Experimental Study on Combustion and Vibration Characteristics of Low-Speed Marine Diesel Engine Fuelled with Biodiesel

This study, conducted on a six-cylinder low-speed marine diesel engine (MAN 6S35ME-B9) test bench, systematically investigates the effects of biodiesel-diesel blends (B10, B30, B50) on combustion and vibration characteristics for the first time, addressing a research gap in this area. Using multi-sensor synchronised acquisition of in-cylinder pressure and vibration signals, combined with time-domain (RMS), frequency-domain (FFT), and continuous wavelet transform (CWT) analysis, the research reveals the combustion mechanisms and vibration response characteristics of biodiesel. The results show that biodiesel’s high cetane number and oxygen content advanced the peak in-cylinder pressure, with the maximum pressure increasing as the blend ratio increased.

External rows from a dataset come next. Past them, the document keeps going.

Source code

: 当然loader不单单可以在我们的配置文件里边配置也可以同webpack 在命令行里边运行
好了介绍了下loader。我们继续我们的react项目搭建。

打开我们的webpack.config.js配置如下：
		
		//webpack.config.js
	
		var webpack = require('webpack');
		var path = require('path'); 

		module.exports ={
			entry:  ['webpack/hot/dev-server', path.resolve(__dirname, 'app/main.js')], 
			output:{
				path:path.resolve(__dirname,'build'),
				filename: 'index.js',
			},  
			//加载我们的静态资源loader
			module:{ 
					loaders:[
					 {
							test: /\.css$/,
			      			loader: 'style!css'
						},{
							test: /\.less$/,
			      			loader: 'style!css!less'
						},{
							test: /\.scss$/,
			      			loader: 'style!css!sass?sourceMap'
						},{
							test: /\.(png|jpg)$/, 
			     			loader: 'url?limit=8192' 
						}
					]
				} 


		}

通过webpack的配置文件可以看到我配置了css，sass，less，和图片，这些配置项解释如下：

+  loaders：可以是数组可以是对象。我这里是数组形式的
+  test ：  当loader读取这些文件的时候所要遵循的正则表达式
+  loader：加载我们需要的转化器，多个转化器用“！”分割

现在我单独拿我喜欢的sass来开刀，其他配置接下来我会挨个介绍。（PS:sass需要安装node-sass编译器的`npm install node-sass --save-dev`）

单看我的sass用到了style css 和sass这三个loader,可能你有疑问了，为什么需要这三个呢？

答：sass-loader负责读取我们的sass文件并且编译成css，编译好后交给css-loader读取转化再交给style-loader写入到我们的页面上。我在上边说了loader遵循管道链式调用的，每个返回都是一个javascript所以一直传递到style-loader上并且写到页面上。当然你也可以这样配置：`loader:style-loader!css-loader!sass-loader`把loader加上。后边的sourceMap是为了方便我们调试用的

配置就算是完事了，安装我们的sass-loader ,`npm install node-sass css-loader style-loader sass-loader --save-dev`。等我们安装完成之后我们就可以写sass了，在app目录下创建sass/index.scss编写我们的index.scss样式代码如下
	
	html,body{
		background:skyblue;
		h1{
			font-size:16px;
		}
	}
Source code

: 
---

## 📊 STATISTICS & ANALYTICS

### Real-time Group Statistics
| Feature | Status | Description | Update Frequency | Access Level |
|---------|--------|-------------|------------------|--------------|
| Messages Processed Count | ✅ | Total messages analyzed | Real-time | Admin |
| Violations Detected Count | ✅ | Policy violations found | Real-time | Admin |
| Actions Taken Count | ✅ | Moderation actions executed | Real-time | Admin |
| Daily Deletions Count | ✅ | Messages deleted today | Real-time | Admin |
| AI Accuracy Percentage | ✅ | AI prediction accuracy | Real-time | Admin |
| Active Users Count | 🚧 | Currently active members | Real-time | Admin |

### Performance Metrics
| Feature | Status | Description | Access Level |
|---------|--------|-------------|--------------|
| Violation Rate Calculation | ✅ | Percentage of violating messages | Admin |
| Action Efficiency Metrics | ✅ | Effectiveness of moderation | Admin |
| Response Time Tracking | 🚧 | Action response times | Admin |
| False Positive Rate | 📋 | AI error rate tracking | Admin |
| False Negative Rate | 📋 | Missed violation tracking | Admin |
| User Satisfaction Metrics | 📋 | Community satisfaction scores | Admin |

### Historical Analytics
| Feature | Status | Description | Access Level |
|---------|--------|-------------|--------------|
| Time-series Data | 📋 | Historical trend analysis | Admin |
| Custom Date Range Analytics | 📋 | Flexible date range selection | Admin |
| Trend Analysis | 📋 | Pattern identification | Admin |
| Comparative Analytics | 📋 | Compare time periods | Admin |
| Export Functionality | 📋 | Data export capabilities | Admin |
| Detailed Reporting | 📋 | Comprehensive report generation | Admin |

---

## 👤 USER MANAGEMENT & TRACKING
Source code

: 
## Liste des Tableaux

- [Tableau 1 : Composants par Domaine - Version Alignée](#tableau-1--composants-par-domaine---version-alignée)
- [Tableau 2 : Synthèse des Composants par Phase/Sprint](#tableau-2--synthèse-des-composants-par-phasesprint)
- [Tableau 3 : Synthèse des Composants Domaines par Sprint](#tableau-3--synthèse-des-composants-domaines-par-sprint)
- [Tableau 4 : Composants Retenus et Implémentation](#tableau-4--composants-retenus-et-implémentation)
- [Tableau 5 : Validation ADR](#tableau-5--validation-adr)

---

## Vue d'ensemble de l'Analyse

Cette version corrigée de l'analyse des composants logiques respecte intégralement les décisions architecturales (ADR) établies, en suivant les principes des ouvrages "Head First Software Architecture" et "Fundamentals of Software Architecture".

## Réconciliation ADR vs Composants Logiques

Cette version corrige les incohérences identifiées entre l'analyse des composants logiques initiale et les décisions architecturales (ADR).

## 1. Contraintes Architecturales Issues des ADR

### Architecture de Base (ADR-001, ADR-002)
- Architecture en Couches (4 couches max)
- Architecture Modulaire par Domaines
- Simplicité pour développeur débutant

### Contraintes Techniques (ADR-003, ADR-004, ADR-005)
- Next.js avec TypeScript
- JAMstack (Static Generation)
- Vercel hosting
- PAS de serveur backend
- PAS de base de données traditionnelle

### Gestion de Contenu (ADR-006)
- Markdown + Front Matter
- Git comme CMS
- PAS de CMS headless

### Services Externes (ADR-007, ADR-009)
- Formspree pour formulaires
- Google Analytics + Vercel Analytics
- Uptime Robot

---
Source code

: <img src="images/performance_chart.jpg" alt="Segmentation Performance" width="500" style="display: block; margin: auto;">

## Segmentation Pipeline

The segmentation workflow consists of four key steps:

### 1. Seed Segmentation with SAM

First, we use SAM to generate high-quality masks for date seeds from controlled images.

However, its lower heating value caused higher brake-specific fuel consumption (BSFC) than D100 fuel. Vibration analysis indicated that biodiesel’s RMS values were generally higher than D100’s, especially in the 1.0-1.75 kHz mid-frequency band, which is closely related to combustion impacts. Vibration changes in the high-frequency band (1.9-2.5 kHz) might stem from knocking or mechanical impacts, with vibration characteristics showing nonlinear patterns across different blend ratios. This study’s application of the CWT method to low-speed engine vibration analysis offers theoretical and experimental support for optimising biodiesel use in ship power systems and new ideas for combustion state monitoring and fault diagnosis based on vibration signals.